[Input data — start]

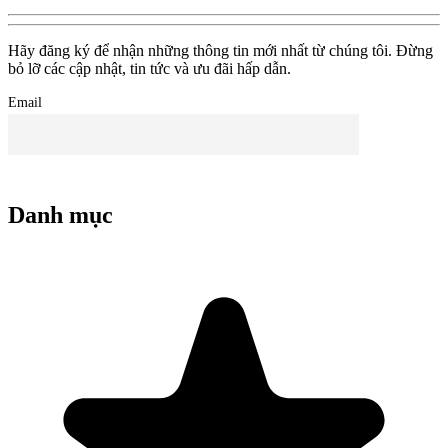
Hãy đăng ký để nhận những thông tin mới nhất từ chúng tôi. Đừng
bỏ lỡ các cập nhật, tin tức và ưu đãi hấp dẫn.
Email
Danh mục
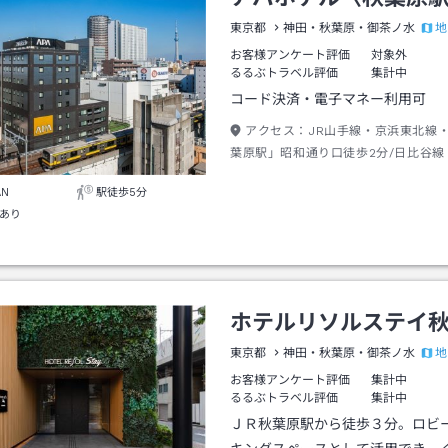
地
東京都
神田・秋葉原・御茶ノ水
お客様アンケート評価
対象外
るるぶトラベル評価
集計中
コード決済・電子マネー利用可
アクセス：
JR山手線・京浜東北線
葉原駅」昭和通り口徒歩2分/日比谷線
駅」1番出口徒歩1分
AN
駅徒歩5分
あり
ホテルリソルステイ
地
東京都
神田・秋葉原・御茶ノ水
お客様アンケート評価
集計中
るるぶトラベル評価
集計中
ＪＲ秋葉原駅から徒歩３分。ロビ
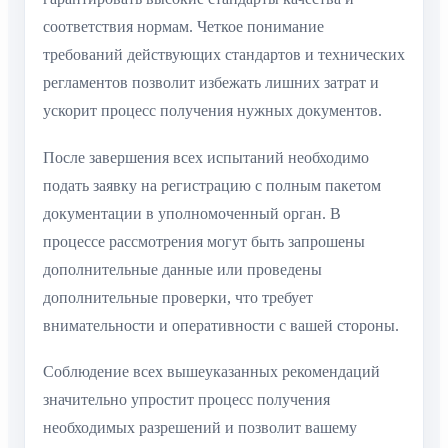
соответствия нормам. Четкое понимание
требований действующих стандартов и технических
регламентов позволит избежать лишних затрат и
ускорит процесс получения нужных документов.
После завершения всех испытаний необходимо
подать заявку на регистрацию с полным пакетом
документации в уполномоченный орган. В
процессе рассмотрения могут быть запрошены
дополнительные данные или проведены
дополнительные проверки, что требует
внимательности и оперативности с вашей стороны.
Соблюдение всех вышеуказанных рекомендаций
значительно упростит процесс получения
необходимых разрешений и позволит вашему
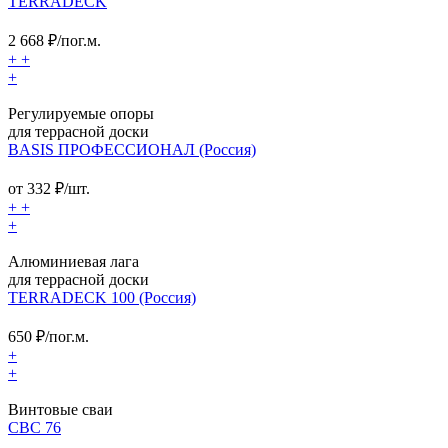
TERRADECK
2 668
₽/пог.м.
+
+
+
Регулируемые опоры
для террасной доски
BASIS ПРОФЕССИОНАЛ (Россия)
от
332
₽/шт.
+
+
+
Алюминиевая лага
для террасной доски
TERRADECK 100 (Россия)
650
₽/пог.м.
+
+
Винтовые сваи
СВС 76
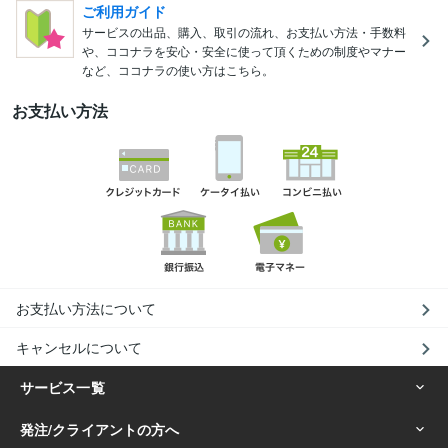
ご利用ガイド
サービスの出品、購入、取引の流れ、お支払い方法・手数料
や、ココナラを安心・安全に使って頂くための制度やマナー
など、ココナラの使い方はこちら。
お支払い方法
お支払い方法について
キャンセルについて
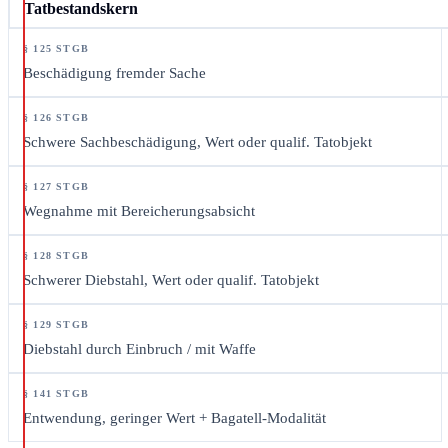
Tatbestandskern
Beschädigung fremder Sache
Schwere Sachbeschädigung, Wert oder qualif. Tatobjekt
Wegnahme mit Bereicherungsabsicht
Schwerer Diebstahl, Wert oder qualif. Tatobjekt
Diebstahl durch Einbruch / mit Waffe
Entwendung, geringer Wert + Bagatell-Modalität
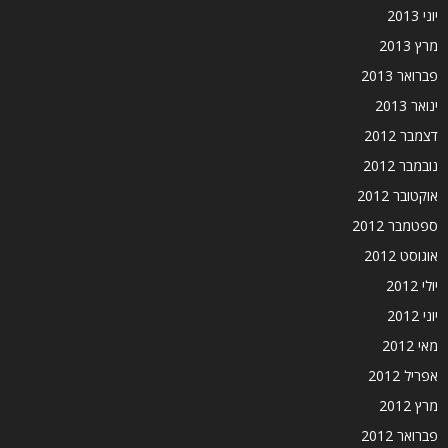
יוני 2013
מרץ 2013
פברואר 2013
ינואר 2013
דצמבר 2012
נובמבר 2012
אוקטובר 2012
ספטמבר 2012
אוגוסט 2012
יולי 2012
יוני 2012
מאי 2012
אפריל 2012
מרץ 2012
פברואר 2012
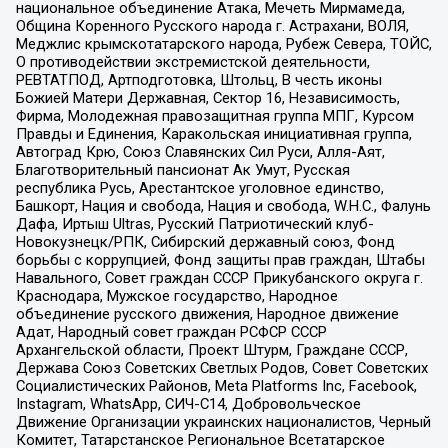
национальное объединение Атака, Мечеть Мирмамеда,
Община Коренного Русского народа г. Астрахани, ВОЛЯ,
Меджлис крымскотатарского народа, Рубеж Севера, ТОЙС,
О противодействии экстремистской деятельности,
РЕВТАТПОД, Артподготовка, Штольц, В честь иконы
Божией Матери Державная, Сектор 16, Независимость,
Фирма, Молодежная правозащитная группа МПГ, Курсом
Правды и Единения, Каракольская инициативная группа,
Автоград Крю, Союз Славянских Сил Руси, Алля-Аят,
Благотворительный пансионат Ак Умут, Русская
республика Русь, Арестантское уголовное единство,
Башкорт, Нация и свобода, Нация и свобода, W.H.С., Фалунь
Дафа, Иртыш Ultras, Русский Патриотический клуб-
Новокузнецк/РПК, Сибирский державный союз, Фонд
борьбы с коррупцией, Фонд защиты прав граждан, Штабы
Навального, Совет граждан СССР Прикубанского округа г.
Краснодара, Мужское государство, Народное
объединение русского движения, Народное движение
Адат, Народный совет граждан РСФСР СССР
Архангельской области, Проект Штурм, Граждане СССР,
Держава Союз Советских Светлых Родов, Совет Советских
Социалистических Районов, Meta Platforms Inc, Facebook,
Instagram, WhatsApp, СИЧ-С14, Добровольческое
Движение Организации украинских националистов, Черный
Комитет, Татарстанское Региональное Всетатарское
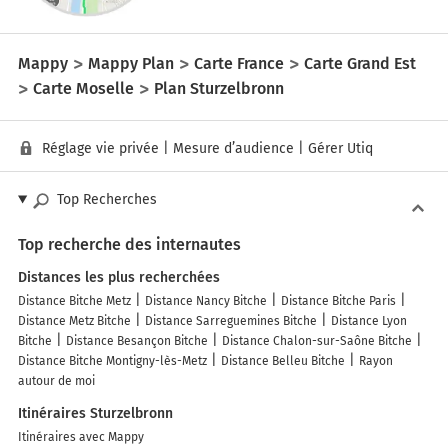
Mappy
Mappy Plan
Carte France
Carte Grand Est
Carte Moselle
Plan Sturzelbronn
Réglage vie privée
|
Mesure d’audience
|
Gérer Utiq
Top Recherches
Top recherche des internautes
Distances les plus recherchées
Distance Bitche Metz
Distance Nancy Bitche
Distance Bitche Paris
Distance Metz Bitche
Distance Sarreguemines Bitche
Distance Lyon
Bitche
Distance Besançon Bitche
Distance Chalon-sur-Saône Bitche
Distance Bitche Montigny-lès-Metz
Distance Belleu Bitche
Rayon
autour de moi
Itinéraires Sturzelbronn
Itinéraires avec Mappy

[Input data — finish]

**Task item**
Reproduce the text of the material from its beginning down through the line containing "פברואר 2012", including that line, and leave out the pictures.

**Response box**
Hãy đăng ký để nhận những thông tin mới nhất từ chúng tôi. Đừng
bỏ lỡ các cập nhật, tin tức và ưu đãi hấp dẫn.
Email
Danh mục
地
東京都
神田・秋葉原・御茶ノ水
お客様アンケート評価
対象外
るるぶトラベル評価
集計中
コード決済・電子マネー利用可
アクセス：
JR山手線・京浜東北線
葉原駅」昭和通り口徒歩2分/日比谷線
駅」1番出口徒歩1分
AN
駅徒歩5分
あり
ホテルリソルステイ
地
東京都
神田・秋葉原・御茶ノ水
お客様アンケート評価
集計中
るるぶトラベル評価
集計中
ＪＲ秋葉原駅から徒歩３分。ロビ
соответствия нормам. Четкое понимание
требований действующих стандартов и технических
регламентов позволит избежать лишних затрат и
ускорит процесс получения нужных документов.
После завершения всех испытаний необходимо
подать заявку на регистрацию с полным пакетом
документации в уполномоченный орган. В
процессе рассмотрения могут быть запрошены
дополнительные данные или проведены
дополнительные проверки, что требует
внимательности и оперативности с вашей стороны.
Соблюдение всех вышеуказанных рекомендаций
значительно упростит процесс получения
необходимых разрешений и позволит вашему
TERRADECK
2 668
₽/пог.м.
+
+
+
Регулируемые опоры
для террасной доски
BASIS ПРОФЕССИОНАЛ (Россия)
от
332
₽/шт.
+
+
+
Алюминиевая лага
для террасной доски
TERRADECK 100 (Россия)
650
₽/пог.м.
+
+
Винтовые сваи
СВС 76
ご利用ガイド
サービスの出品、購入、取引の流れ、お支払い方法・手数料
や、ココナラを安心・安全に使って頂くための制度やマナー
など、ココナラの使い方はこちら。
お支払い方法
お支払い方法について
キャンセルについて
Tatbestandskern
Beschädigung fremder Sache
Schwere Sachbeschädigung, Wert oder qualif. Tatobjekt
Wegnahme mit Bereicherungsabsicht
Schwerer Diebstahl, Wert oder qualif. Tatobjekt
Diebstahl durch Einbruch / mit Waffe
Entwendung, geringer Wert + Bagatell-Modalität
יוני 2013
מרץ 2013
פברואר 2013
ינואר 2013
דצמבר 2012
נובמבר 2012
אוקטובר 2012
ספטמבר 2012
אוגוסט 2012
יולי 2012
יוני 2012
מאי 2012
אפריל 2012
מרץ 2012
פברואר 2012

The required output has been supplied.